━━━ Input for this task ━━━
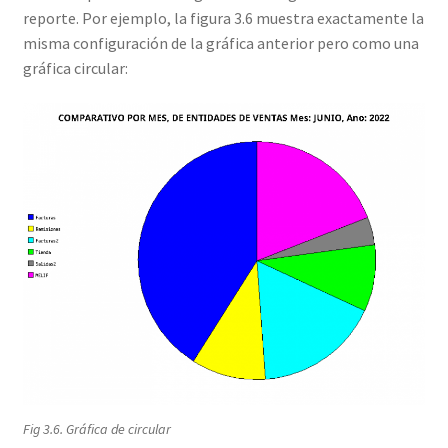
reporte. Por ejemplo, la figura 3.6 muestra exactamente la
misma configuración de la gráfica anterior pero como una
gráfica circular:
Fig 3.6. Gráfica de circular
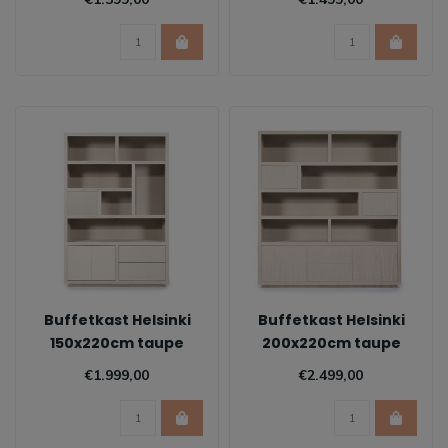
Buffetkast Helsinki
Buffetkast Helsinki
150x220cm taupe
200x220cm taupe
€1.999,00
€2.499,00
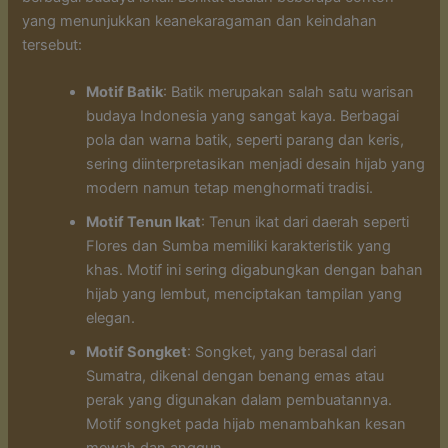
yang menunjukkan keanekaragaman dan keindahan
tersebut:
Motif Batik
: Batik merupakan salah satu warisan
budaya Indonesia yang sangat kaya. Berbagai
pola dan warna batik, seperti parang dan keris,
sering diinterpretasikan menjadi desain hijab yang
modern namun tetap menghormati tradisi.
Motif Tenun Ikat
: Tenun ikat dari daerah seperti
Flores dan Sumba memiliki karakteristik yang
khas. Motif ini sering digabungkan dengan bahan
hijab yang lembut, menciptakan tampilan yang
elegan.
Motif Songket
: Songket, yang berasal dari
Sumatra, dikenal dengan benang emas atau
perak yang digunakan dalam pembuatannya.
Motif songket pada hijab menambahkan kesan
━━━
Rewrite only the lines of the material from the one with "yang menunjukkan keanekaragaman dan keindahan" through the final line, swapping "hijab" for "kerudung" and leaving everything else unchanged.

yang menunjukkan keanekaragaman dan keindahan
tersebut:
Motif Batik
: Batik merupakan salah satu warisan
budaya Indonesia yang sangat kaya. Berbagai
pola dan warna batik, seperti parang dan keris,
sering diinterpretasikan menjadi desain kerudung yang
modern namun tetap menghormati tradisi.
Motif Tenun Ikat
: Tenun ikat dari daerah seperti
Flores dan Sumba memiliki karakteristik yang
khas. Motif ini sering digabungkan dengan bahan
kerudung yang lembut, menciptakan tampilan yang
elegan.
Motif Songket
: Songket, yang berasal dari
Sumatra, dikenal dengan benang emas atau
perak yang digunakan dalam pembuatannya.
Motif songket pada kerudung menambahkan kesan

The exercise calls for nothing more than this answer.